Le monde ne fait que s'habituer à la puissance et à la sophistication des assistants virtuels créés par des sociétés comme Yandex et Google, qui peuvent déchiffrer notre langue parlée avec une précision étrange par rapport à ce que la technologie était capable d'il y a quelques années.
En réalité, cependant, un jalon beaucoup plus impressionnant et écrasant n'est peut-être pas loin, faisant de la reconnaissance vocale un jeu d'enfant: des systèmes d'intelligence artificielle (IA) capables de traduire notre activité cérébrale en un texte entièrement formé sans entendre un seul mot.
Ce n'est pas vraiment de la science-fiction. Au cours des dernières décennies, les interfaces cerveau-machine ont évolué à un rythme rapide, du travail avec des animaux aux participants humains, et, en fait, il existe déjà des tentatives de ce type.
Des chercheurs de l'Université de Californie à San Francisco expliquent cela dans une nouvelle étude.
Une équipe de scientifiques dirigée par le neurochirurgien Edward Chang du laboratoire UCSF a utilisé une nouvelle méthode pour décoder un électrocorticogramme: l'enregistrement des impulsions électriques qui se produisent pendant l'activité corticale enregistrées par des électrodes implantées dans le cerveau.

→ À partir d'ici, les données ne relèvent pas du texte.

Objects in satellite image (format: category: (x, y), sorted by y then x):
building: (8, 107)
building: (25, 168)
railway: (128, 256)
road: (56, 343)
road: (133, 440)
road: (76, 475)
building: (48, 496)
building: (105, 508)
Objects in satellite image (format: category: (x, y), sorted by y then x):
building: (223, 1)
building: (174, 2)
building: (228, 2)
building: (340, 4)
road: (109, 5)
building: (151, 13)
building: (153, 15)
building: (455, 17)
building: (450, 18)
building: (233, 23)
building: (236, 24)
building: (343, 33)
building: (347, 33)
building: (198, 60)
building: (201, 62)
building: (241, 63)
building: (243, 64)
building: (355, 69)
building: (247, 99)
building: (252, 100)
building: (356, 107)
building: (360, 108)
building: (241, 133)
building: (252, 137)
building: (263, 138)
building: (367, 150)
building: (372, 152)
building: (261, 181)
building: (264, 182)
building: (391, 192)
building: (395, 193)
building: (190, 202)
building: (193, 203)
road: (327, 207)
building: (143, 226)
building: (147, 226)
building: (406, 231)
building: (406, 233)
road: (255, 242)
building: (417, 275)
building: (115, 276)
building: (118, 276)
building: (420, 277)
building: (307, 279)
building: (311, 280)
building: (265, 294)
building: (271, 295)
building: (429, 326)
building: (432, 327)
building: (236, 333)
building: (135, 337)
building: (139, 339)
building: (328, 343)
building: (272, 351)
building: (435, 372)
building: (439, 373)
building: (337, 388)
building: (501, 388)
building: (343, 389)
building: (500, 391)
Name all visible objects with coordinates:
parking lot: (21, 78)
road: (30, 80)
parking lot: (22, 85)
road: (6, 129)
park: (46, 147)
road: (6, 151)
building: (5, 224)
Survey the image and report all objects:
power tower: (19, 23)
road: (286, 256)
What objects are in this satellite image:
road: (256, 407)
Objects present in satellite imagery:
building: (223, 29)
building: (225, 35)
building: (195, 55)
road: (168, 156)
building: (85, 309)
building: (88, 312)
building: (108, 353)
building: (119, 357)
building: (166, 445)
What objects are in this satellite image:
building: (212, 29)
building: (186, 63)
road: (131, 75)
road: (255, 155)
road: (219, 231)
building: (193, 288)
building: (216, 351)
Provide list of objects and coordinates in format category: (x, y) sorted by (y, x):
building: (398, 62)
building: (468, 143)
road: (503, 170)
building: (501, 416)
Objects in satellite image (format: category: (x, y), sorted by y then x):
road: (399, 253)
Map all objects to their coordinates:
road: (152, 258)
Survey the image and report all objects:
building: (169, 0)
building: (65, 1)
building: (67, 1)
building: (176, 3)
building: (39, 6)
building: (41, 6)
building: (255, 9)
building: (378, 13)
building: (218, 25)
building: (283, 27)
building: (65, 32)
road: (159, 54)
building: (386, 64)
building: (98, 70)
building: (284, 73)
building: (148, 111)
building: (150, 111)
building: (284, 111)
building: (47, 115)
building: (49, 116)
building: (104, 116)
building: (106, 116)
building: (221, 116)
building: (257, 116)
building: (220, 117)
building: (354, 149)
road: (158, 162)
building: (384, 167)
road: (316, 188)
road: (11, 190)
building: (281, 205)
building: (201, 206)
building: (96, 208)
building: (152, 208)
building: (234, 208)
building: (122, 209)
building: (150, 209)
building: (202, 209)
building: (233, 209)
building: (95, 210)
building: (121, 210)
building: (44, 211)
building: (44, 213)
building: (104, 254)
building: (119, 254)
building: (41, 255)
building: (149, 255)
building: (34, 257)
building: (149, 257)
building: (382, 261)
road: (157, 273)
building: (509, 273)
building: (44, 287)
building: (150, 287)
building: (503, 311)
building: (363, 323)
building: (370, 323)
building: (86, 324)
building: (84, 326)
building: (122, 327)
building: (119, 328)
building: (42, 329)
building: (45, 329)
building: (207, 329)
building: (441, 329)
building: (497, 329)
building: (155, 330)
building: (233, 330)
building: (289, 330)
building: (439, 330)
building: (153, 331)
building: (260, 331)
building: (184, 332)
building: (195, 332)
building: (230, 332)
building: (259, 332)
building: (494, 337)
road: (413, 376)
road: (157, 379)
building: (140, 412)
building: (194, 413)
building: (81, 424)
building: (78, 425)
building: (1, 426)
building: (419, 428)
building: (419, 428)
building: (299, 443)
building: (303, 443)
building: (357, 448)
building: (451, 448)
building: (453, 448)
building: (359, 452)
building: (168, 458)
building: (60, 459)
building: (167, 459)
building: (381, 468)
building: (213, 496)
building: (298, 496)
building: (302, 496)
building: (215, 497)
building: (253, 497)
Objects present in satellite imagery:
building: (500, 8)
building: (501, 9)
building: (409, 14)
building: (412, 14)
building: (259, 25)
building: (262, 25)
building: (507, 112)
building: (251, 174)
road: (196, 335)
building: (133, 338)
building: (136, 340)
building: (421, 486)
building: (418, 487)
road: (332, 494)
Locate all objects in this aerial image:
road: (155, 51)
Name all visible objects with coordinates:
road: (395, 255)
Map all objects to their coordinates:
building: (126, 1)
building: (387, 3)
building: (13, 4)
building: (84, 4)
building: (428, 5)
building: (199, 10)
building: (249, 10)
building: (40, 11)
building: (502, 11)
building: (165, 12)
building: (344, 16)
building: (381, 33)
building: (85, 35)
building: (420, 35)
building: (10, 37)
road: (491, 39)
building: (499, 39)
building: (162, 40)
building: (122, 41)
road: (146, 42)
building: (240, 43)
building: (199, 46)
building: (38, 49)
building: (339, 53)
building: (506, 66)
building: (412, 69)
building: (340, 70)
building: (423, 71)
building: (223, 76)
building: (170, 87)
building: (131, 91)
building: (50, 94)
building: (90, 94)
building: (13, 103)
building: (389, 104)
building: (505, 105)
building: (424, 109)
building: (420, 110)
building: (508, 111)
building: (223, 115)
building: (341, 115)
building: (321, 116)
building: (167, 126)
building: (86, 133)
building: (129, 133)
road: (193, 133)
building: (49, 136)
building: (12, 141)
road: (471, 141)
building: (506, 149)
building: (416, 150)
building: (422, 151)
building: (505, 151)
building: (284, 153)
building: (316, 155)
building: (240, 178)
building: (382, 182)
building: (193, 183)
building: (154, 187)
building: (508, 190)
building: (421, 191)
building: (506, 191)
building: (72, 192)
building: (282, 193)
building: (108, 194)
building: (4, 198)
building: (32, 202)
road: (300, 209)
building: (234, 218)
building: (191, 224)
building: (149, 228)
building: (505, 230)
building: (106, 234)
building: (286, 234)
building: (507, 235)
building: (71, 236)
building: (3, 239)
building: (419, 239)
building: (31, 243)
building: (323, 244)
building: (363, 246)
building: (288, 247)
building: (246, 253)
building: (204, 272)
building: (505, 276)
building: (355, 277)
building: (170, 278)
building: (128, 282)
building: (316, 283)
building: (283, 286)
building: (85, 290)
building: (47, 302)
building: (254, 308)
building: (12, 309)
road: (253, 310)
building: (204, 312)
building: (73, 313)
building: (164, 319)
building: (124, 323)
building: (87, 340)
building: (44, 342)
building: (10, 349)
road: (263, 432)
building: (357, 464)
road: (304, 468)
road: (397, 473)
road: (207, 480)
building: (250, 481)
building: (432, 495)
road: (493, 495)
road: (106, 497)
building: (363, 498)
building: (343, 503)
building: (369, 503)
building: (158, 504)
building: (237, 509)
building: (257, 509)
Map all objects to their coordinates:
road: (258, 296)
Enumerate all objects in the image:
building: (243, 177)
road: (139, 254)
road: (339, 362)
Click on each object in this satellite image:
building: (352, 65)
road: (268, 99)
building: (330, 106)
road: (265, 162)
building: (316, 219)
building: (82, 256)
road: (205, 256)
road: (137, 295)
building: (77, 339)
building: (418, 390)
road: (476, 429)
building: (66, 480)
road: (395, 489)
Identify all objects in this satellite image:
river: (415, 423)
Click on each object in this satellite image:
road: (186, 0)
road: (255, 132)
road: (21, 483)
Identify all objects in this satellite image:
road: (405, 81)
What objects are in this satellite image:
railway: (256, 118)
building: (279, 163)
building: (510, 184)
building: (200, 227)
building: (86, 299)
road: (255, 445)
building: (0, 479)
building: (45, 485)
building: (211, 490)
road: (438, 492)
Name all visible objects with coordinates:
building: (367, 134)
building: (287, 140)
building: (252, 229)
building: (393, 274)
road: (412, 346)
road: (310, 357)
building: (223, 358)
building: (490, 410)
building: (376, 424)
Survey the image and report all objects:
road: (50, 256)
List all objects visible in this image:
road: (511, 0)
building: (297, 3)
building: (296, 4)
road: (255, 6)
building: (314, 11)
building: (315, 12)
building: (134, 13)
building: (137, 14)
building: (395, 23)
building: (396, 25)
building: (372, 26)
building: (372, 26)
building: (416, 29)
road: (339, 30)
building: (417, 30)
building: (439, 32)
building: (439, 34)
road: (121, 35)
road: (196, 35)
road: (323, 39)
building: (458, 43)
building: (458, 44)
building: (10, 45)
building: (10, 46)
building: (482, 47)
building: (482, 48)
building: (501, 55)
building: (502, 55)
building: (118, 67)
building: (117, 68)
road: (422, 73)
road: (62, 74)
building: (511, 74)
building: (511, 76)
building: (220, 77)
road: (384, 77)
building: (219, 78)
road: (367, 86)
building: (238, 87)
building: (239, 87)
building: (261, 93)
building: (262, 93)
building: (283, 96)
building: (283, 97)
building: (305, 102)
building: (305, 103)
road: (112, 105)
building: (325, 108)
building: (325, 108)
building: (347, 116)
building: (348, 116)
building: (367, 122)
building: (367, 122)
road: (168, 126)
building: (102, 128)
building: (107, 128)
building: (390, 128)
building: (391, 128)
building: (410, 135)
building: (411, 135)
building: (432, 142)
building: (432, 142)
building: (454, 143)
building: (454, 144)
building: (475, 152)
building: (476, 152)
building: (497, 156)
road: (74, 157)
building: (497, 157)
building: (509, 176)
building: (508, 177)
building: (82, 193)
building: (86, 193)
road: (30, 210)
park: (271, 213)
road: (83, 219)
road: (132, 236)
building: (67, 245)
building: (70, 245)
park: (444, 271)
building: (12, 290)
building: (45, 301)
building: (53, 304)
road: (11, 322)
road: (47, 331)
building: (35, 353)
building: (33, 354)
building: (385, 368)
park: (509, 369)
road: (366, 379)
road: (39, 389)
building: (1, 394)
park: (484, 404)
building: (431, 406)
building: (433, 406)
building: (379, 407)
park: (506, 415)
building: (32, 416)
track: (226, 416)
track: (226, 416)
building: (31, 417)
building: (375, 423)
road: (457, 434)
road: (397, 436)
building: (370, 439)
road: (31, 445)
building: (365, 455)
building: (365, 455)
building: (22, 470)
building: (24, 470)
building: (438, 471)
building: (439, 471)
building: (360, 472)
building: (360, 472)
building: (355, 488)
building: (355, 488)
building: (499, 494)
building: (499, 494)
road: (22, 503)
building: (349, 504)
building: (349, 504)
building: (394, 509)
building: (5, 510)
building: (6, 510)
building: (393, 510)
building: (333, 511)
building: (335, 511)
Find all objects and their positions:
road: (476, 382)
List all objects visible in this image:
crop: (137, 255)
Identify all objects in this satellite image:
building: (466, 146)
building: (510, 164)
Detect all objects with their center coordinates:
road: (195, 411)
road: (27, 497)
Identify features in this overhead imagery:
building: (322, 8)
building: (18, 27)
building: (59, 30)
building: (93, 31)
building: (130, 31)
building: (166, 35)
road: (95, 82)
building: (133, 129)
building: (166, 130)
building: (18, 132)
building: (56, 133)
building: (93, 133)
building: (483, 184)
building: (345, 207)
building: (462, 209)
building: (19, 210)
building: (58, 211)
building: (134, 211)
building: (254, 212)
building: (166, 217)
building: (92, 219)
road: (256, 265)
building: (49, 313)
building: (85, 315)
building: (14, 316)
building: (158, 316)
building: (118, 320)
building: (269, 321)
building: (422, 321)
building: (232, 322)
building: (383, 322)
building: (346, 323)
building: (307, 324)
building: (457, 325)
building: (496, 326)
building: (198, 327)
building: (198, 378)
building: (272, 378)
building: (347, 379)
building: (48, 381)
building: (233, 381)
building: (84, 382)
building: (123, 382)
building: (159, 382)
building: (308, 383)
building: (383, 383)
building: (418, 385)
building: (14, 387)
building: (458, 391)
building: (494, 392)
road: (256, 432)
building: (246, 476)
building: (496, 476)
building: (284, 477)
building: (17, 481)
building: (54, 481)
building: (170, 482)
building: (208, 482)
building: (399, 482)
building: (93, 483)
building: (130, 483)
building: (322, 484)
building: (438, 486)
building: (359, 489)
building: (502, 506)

Dans une étude dans laquelle quatre patients épileptiques portaient des implants pour surveiller les crises causées par leur état de santé, l'équipe de l'UCSF a mené une expérience côte à côte dans laquelle les participants ont lu et répété à haute voix plusieurs phrases suggérées tandis que des électrodes enregistraient leur activité cérébrale pendant l'exercice.
Ces données ont ensuite été transmises à un réseau de neurones qui a analysé les modèles d'activité cérébrale correspondant à des signatures vocales spécifiques, telles que les voyelles, les consonnes ou les mouvements de la bouche, sur la base des enregistrements audio de l'expérience.
Ensuite, un autre réseau de neurones a décodé ces représentations – glanées à partir de répétitions de 30 à 50 phrases prononcées – et l'a utilisé pour essayer de prédire ce qui était dit en se basant uniquement sur des signatures de mots corticaux.
Le système a montré un taux d'erreur de mot de seulement 3 pour cent.
Bien qu'il existe de nombreux obstacles à surmonter, les scientifiques pensent que le système pourrait un jour servir de colonne vertébrale à une prothèse de parole pour les patients qui ont perdu la capacité de parler.
Les résultats sont présentés dans la revue Nature Neuroscience.